Growing up a Georgia field hand, he had been the kind of boy who slipped stones or melons into his cotton sack to improve the payoff ($2 per 100 pounds). As a caddie, he specialized in restoring desolate golf balls salvaged from hawking the course, filling in their nicks and cuts with soap, covering them over with white shoe polish, and selling them as gamers. Sleeping through most of his schooldays, he unconsciously majored in metaphors.
“I have always taken care of my cover,” he said with breathtaking honesty, “better than my core.”
His closetful of old golf shoes, as shiny and bright as hard Christmas candy, represented no mystery. Sanders didn’t have shoes of his own until he was 8. “One left,” he said, “and one right.”
To the barefoot boy tramping two and a half miles home from the golf course, the lightning bugs looked like ghosts. They would go with him to all the big cities of the world. “I never got tired of walking up that road,” he said. “I just got tired of walking up that road broke.”
In 1999, behind the home in Houston where Sanders lived with a white cat, I stayed in his guesthouse, a tired place with old bedding where at different times Frank Sinatra, Dean Martin. and Spiro Agnew slept. In Doug’s living room, I told him my Julius Boros story. Setting a record for non sequiturs, he immediately launched into an account of how he and a girl from the seventh grade made love stand
ing up behind a Hammond Map of the World after the teacher left the classroom. He didn’t get the message.
“I arrived at the Country Club at Brookline in nineteen sixty-three,” Palmer said, “imbued with all things Francis Ouimet, just as the USGA intended.” Fifty years earlier, Ouimet, a 20-year-old amateur (and commoner) who resided on Clyde Street across the way from the 17th hole, defeated the British aristocracy, Harry Vardon and Ted Ray, in an 18-hole playoff that redrew the economic image of golf and redefined amateurism. Ouimet and his 10-year-old caddie, Eddie Lowery, became the new image of the sport and, eventually, a postage stamp. “Then, wouldn’t you know it?” Palmer said. “For the first time in the history of the U.S. Open, not one amateur made the cut.”
The defending champion, Nicklaus, missed it, too. Invited into the press tent Thursday, Jack opened the questioning by asking a question of his own: “What do you guys want to know from a seventy-six shooter?”

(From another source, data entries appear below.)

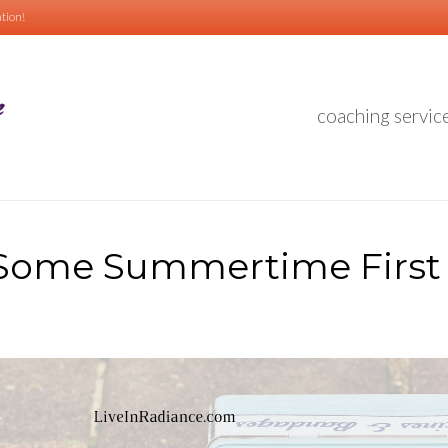
tion!
coaching servic
Some Summertime First 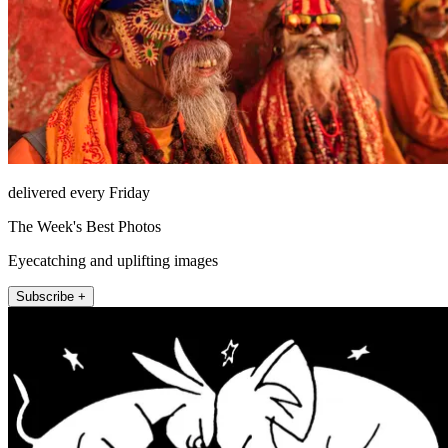
delivered every Friday
The Week's Best Photos
Eyecatching and uplifting images
Subscribe +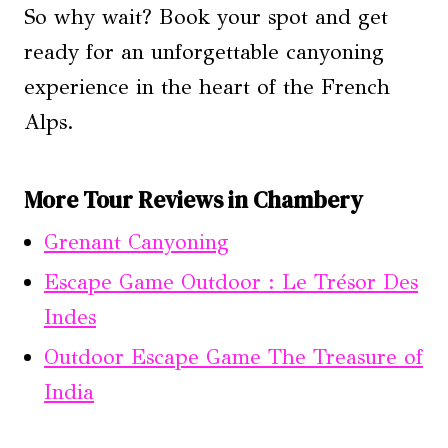
So why wait? Book your spot and get
ready for an unforgettable canyoning
experience in the heart of the French
Alps.
More Tour Reviews in Chambery
Grenant Canyoning
Escape Game Outdoor : Le Trésor Des
Indes
Outdoor Escape Game The Treasure of
India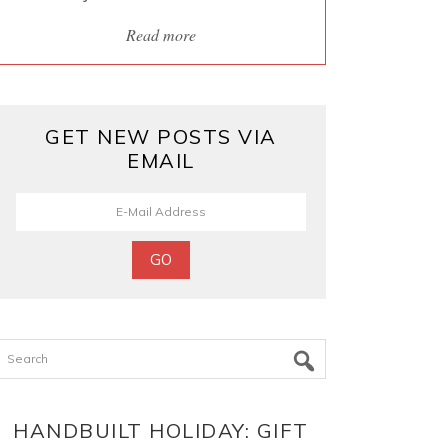
Read more
GET NEW POSTS VIA
EMAIL
Search
HANDBUILT HOLIDAY: GIFT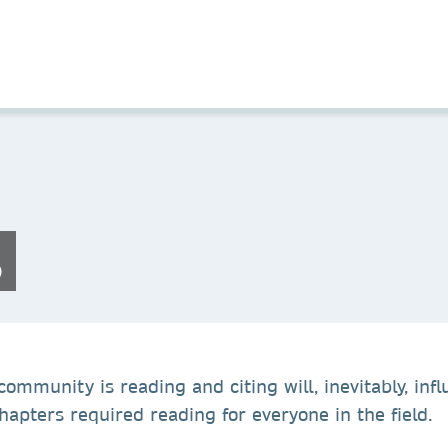
s
ommunity is reading and citing will, inevitably, influ
apters required reading for everyone in the field.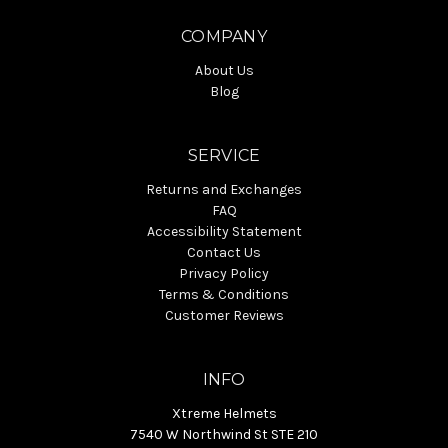
COMPANY
About Us
Blog
SERVICE
Returns and Exchanges
FAQ
Accessibility Statement
Contact Us
Privacy Policy
Terms & Conditions
Customer Reviews
INFO
Xtreme Helmets
7540 W Northwind St STE 210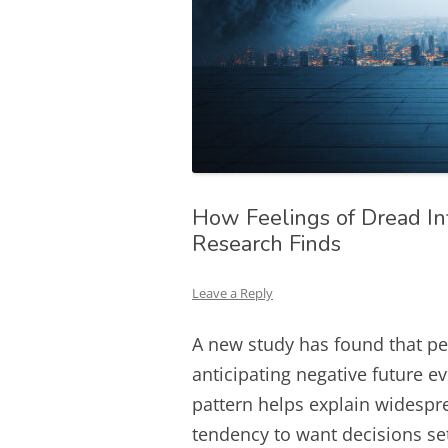
How Feelings of Dread In
Research Finds
Leave a Reply
A new study has found that pe
anticipating negative future e
pattern helps explain widespr
tendency to want decisions set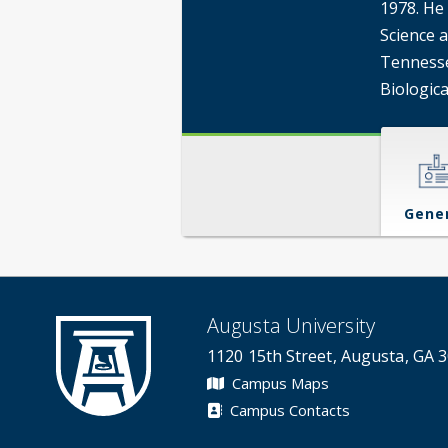
1978. He 
Science a
Tennesse
Biologica
Gene
Augusta University
1120 15th Street, Augusta, GA 
Campus Maps
Campus Contacts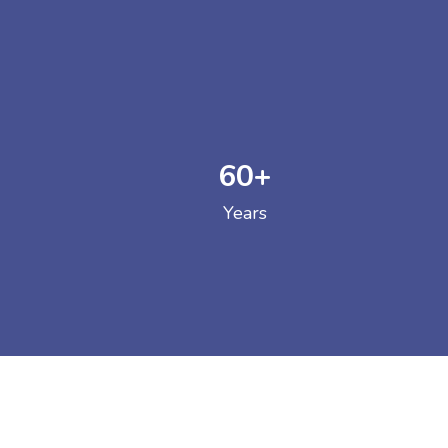
60
+
GOVERNM
Years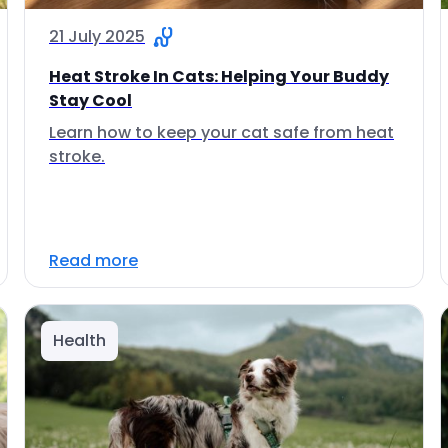
21 July 2025
Heat Stroke In Cats: Helping Your Buddy
Stay Cool
Learn how to keep your cat safe from heat
stroke.
Read more
Health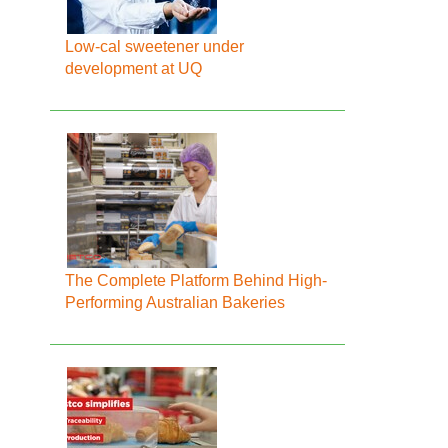
Low-cal sweetener under
development at UQ
The Complete Platform Behind High-
Performing Australian Bakeries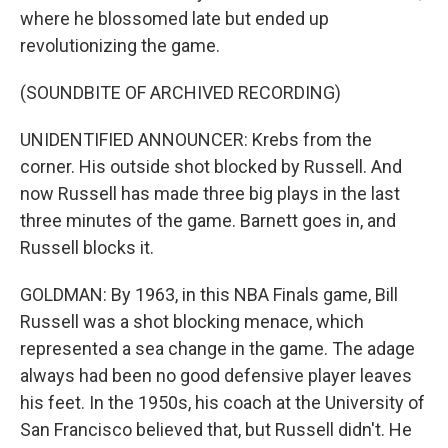
where he blossomed late but ended up
revolutionizing the game.
(SOUNDBITE OF ARCHIVED RECORDING)
UNIDENTIFIED ANNOUNCER: Krebs from the
corner. His outside shot blocked by Russell. And
now Russell has made three big plays in the last
three minutes of the game. Barnett goes in, and
Russell blocks it.
GOLDMAN: By 1963, in this NBA Finals game, Bill
Russell was a shot blocking menace, which
represented a sea change in the game. The adage
always had been no good defensive player leaves
his feet. In the 1950s, his coach at the University of
San Francisco believed that, but Russell didn't. He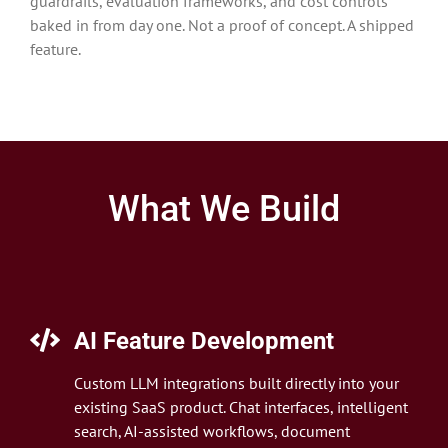
guardrails, evaluation frameworks, and cost controls
baked in from day one. Not a proof of concept. A shipped
feature.
What We Build
AI Feature Development
Custom LLM integrations built directly into your
existing SaaS product. Chat interfaces, intelligent
search, AI-assisted workflows, document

“Nicklaus or myself might have been the Las Vegas favorite,” Palmer said, “but the players saw Boros coming from a great distance that spring. He had won at Colonial with an amazing score for Colonial—what was it? [279]—and the Buick at Grand Blanc [Mich.] with an even more impressive total [274]. There were some in the locker room who thought those four rounds of golf could well have been the best ever played. But I liked Brookline and my chances. Old-style driving course. Small greens. And I had just won a playoff with Paul Harney in the Thunderbird Classic at another old-style, tree-lined course, Westchester.”